By Kelly Legg
This month, we will explore and summarize the final two books of the Bible: Jude and Revelation.
The title of this little book takes its name from its author. Most scholars identify the writer as Jude the half-brother of Jesus. Jude did not place his faith in Jesus while the Lord was still alive. Only after the crucifixion and resurrection did the scales fall from Jude’s eyes and he become a follower of his half-brother, Jesus.
Jude was a man who lived in skepticism for a time but eventually came to a powerful faith in Jesus. The book of Jude is difficult to date, because the Bible and tradition reveal little about the personal details of its author while the book itself refrains from naming any particular individuals or places. There is some similarity between the books of Jude and 2 Peter, therefore, Jude probably wrote his epistle sometime between AD 67 and 80.
In his letter, Jude wanted to expose the false teachers that had infiltrated the Christian community and he wanted to encourage Christians to stand firm in the faith and fight for the truth. Jude recognized that false teachers often He saw within the church people that were rejecting authority and seeking to please themselves, so he worked to heighten the awareness of these false believers. Jude describes in detail how terrible dissenters actually were. But more than simply raising awareness, Jude thought it important that believers stand against those working against Jesus. Believers were to do this by remembering to stay true to the teachings of Jesus, building each other up in faith and praying in the Holy Spirit.
The Book of Revelation is strikingly different from the rest of the New Testament. It is populated by winged and wild creatures, locust plagues, and seven-headed beasts. Revelation is filled with obscure and fantastic symbolism and mystical references.
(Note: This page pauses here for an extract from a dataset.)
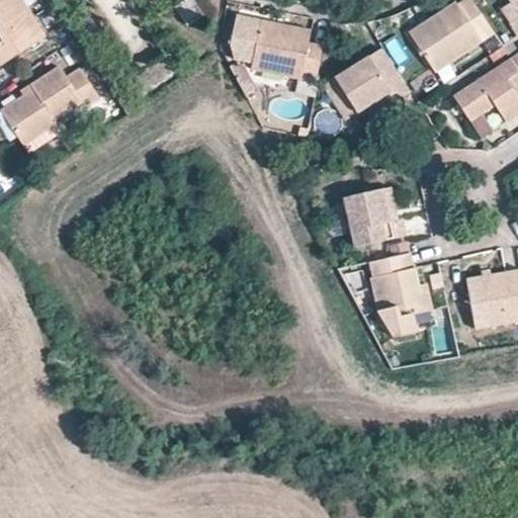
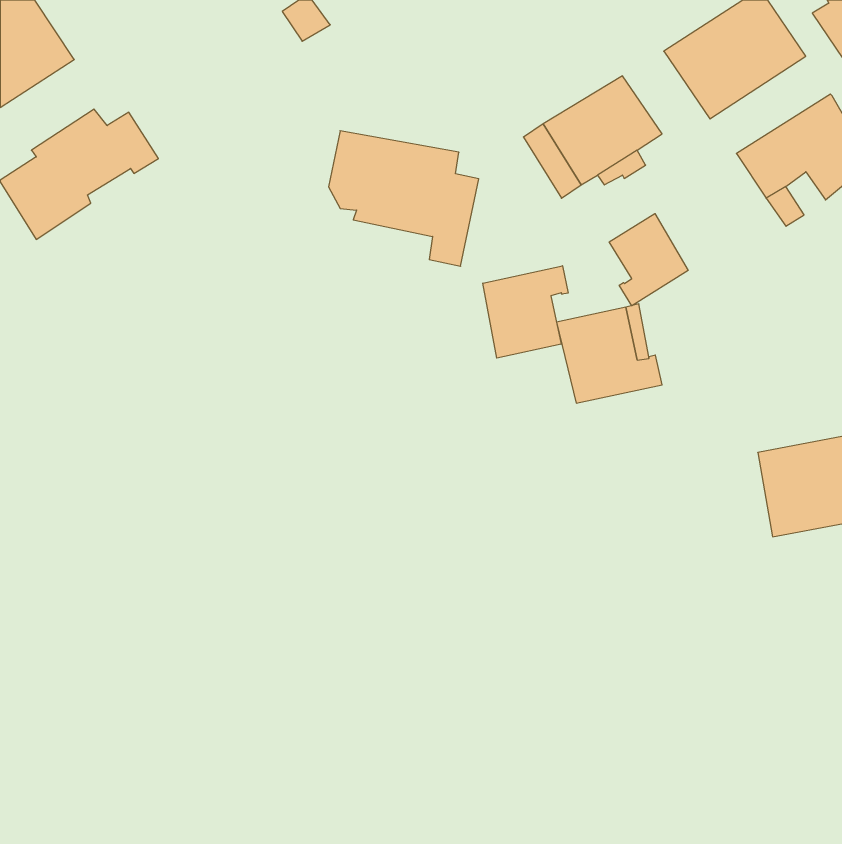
building: [232,15,324,98] -> [329,131,479,266]
building: none -> [609,214,688,306]
building: none -> [483,266,568,358]
building: [367,252,433,338] -> none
The author of this book is John, who wrote Revelation while a prisoner on the Island of Patmos, approximately 85-95 A.D. Its purpose is to give encouragement and hope for all Christians to continue watching for the return of Jesus. It also is to warn of the Final Judgment that nonbelievers will endure.
Unlike the other New Testament books, which tend to mix narrative with sermon-style preaching, Revelation is essentially a long, uninterrupted book filled with mystical and intricate symbols. Revelation has been read for thousands of years as a code that, properly interpreted, can reveal the secrets of history and the end of the world. The numbers and symbols in Revelation have been read into any number of traumatic events in ancient and modern history.
In Revelation, John describes the eternality of Hell, the final resting place of the unbelieving, the antichrist and the Lake of Fire. John describes Hell as an eternal place of conscious torment.
In the final chapters, John describes the New Heaven and the New Earth. In it is the holy city of the New Jerusalem. There will no longer be any crying or tears, pain, mourning, or death. Only those who are written in the Lamb’s book of life can enter this place to live eternally with Jesus Christ who sits on His throne.
The permanent significance of Revelation lies in the conviction that right will ultimately triumph over evil.
Thank you for you for the trip down Route 66.